Exercise 1: Translate this sentence from the passage about Grimes into French: "She does all her own cover art."
Exercise 2:
Answer these questions using the passage about Grimes:
(a) In which city is Claire Boucher currently living and working?
(b) At which label is the album sold out?
(c) Between which years was the Dune series published?
Exercise 3: Copy the stretch of the passage about Grimes from "Grimes is the" through "of musical styles.".

Selection:
* * *

Grimes is the one-woman musical outfit of Claire Boucher, an artist and musician from Vancouver currently living and working in Montreal. Her album “Geidi Primes” has recently received a lot of alt press including Altered Zones and Gorilla vs. Bear. It’s now sold out at her label, Arbutus Records, but they’re letting you temporarily download it for free here (not sure how long this link is good for). She does all her own cover art. Like me, and I’m not even going to go into this or defend it, she’s a fan of Dune, the sci-fi novel series by Frank Herbert, published between 1965 and 1985. You can see this in the track titles: Caladan, Shadout Mapes, Feyd Rautha Dark Heart. I am interested in the album’s hybridization of musical styles.

* * *

Records provided:
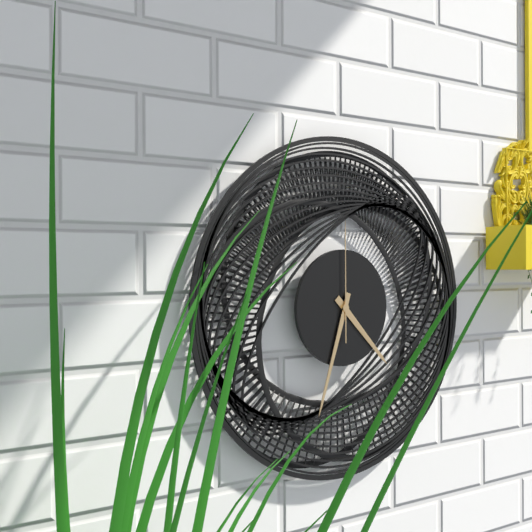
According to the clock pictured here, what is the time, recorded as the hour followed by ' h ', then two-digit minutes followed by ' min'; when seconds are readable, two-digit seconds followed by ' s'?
4 h 33 min 00 s
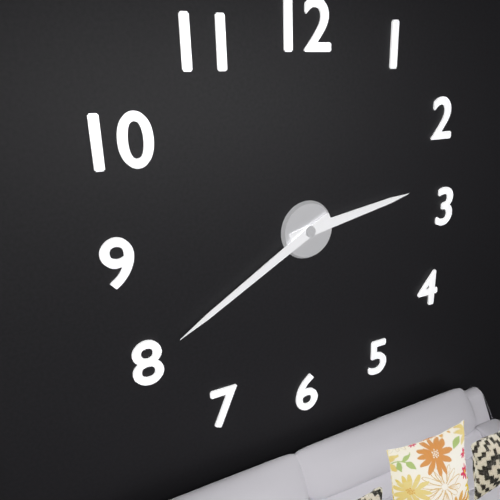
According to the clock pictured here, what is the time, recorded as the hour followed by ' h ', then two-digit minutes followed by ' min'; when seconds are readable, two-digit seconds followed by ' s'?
2 h 40 min
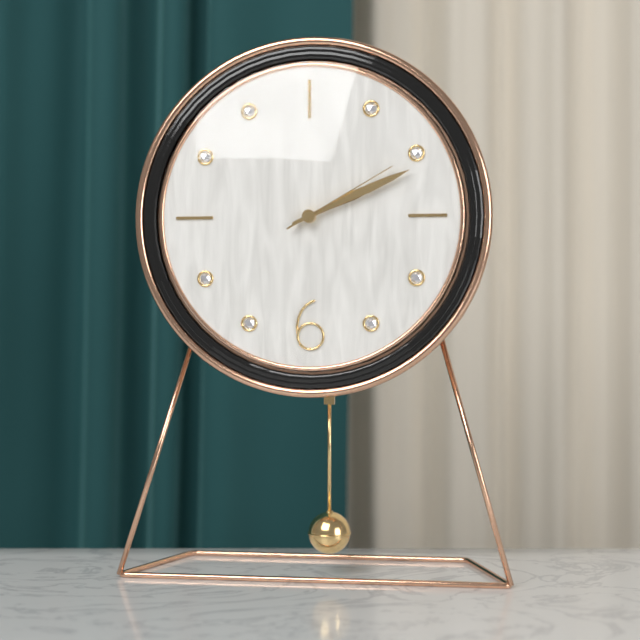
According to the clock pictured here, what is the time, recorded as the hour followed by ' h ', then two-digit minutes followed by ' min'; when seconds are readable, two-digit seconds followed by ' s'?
2 h 11 min 10 s
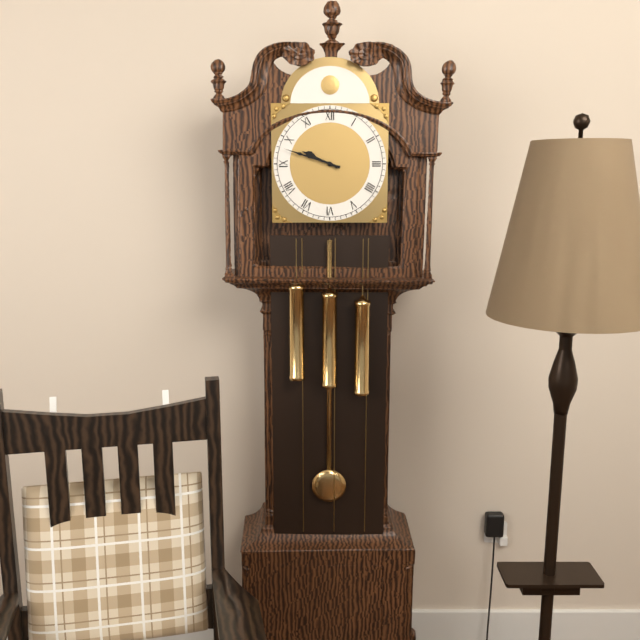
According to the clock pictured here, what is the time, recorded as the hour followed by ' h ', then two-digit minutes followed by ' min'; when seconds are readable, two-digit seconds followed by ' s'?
9 h 48 min
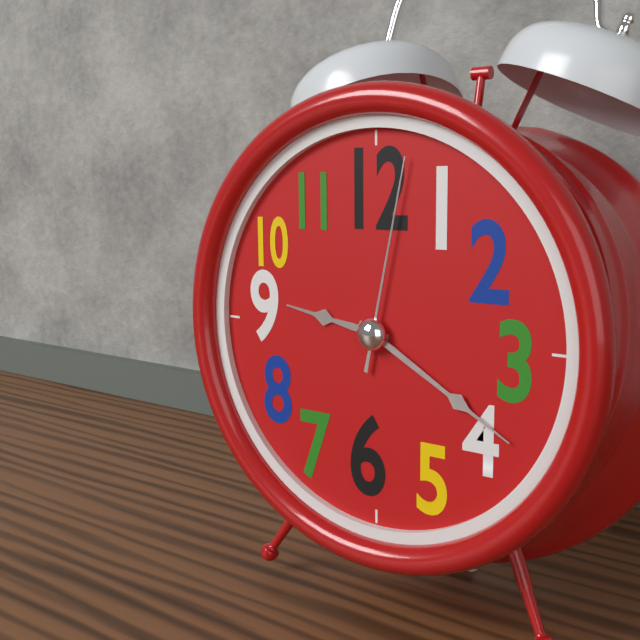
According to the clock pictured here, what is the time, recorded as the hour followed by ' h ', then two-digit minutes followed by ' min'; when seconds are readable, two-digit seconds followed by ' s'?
9 h 20 min 02 s
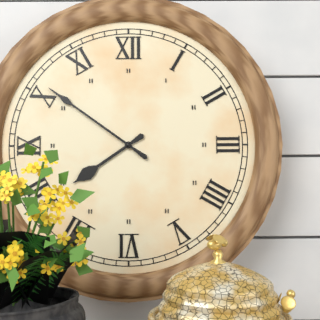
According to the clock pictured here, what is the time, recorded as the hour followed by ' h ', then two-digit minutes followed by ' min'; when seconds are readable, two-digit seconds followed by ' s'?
7 h 51 min
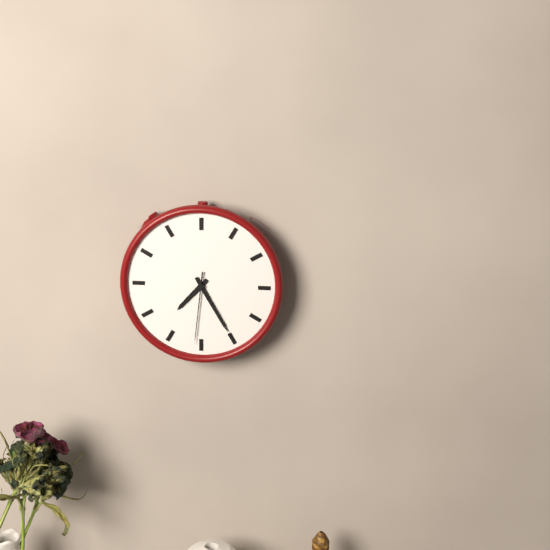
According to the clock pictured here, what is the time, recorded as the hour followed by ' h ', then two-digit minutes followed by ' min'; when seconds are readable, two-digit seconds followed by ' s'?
7 h 25 min 31 s
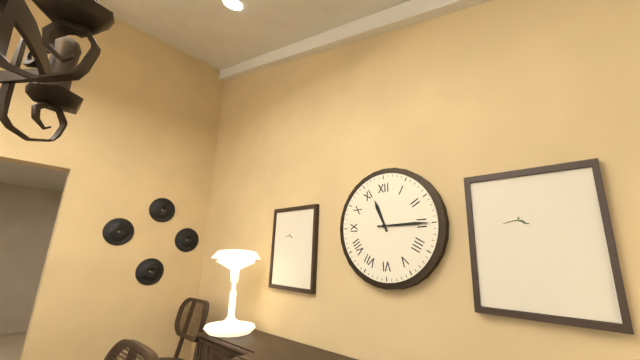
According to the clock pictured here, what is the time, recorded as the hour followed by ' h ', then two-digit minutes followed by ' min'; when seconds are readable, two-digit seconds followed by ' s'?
11 h 15 min
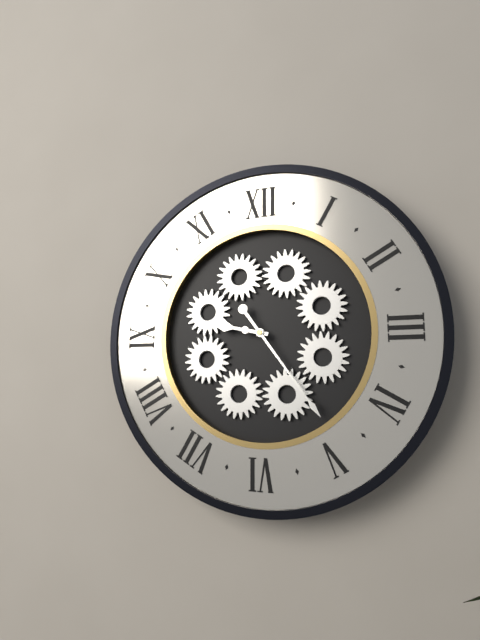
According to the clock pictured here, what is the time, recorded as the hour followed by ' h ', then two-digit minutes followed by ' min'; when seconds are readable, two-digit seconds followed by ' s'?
9 h 24 min
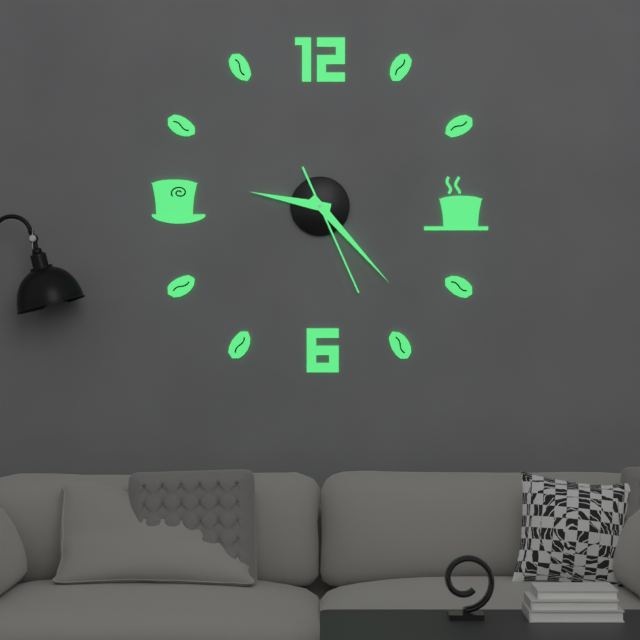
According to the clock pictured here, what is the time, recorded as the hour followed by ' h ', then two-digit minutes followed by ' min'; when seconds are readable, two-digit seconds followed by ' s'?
9 h 23 min 26 s
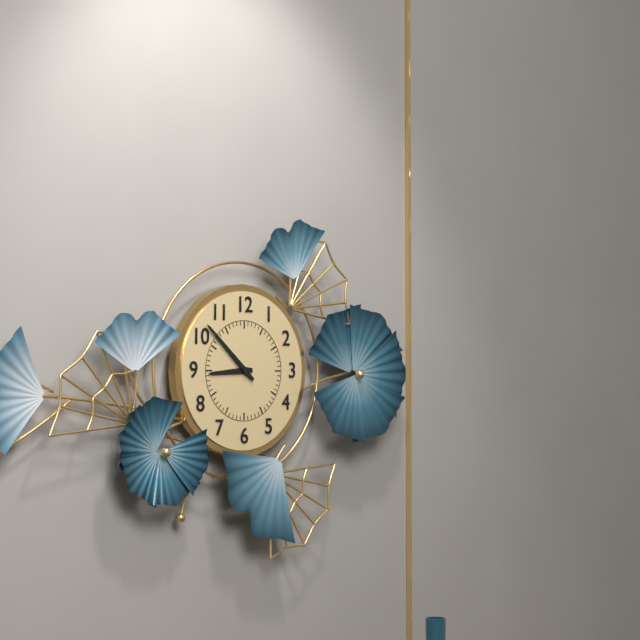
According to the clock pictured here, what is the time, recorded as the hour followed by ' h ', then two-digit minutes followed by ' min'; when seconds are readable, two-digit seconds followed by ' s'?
8 h 52 min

* * *

Answer 1: Elle réalise elle-même toutes ses pochettes.

Answer 2:
(a) Montreal
(b) Arbutus Records
(c) 1965 and 1985

Answer 3:
Grimes is the one-woman musical outfit of Claire Boucher, an artist and musician from Vancouver currently living and working in Montreal. Her album “Geidi Primes” has recently received a lot of alt press including Altered Zones and Gorilla vs. Bear. It’s now sold out at her label, Arbutus Records, but they’re letting you temporarily download it for free here (not sure how long this link is good for). She does all her own cover art. Like me, and I’m not even going to go into this or defend it, she’s a fan of Dune, the sci-fi novel series by Frank Herbert, published between 1965 and 1985. You can see this in the track titles: Caladan, Shadout Mapes, Feyd Rautha Dark Heart. I am interested in the album’s hybridization of musical styles.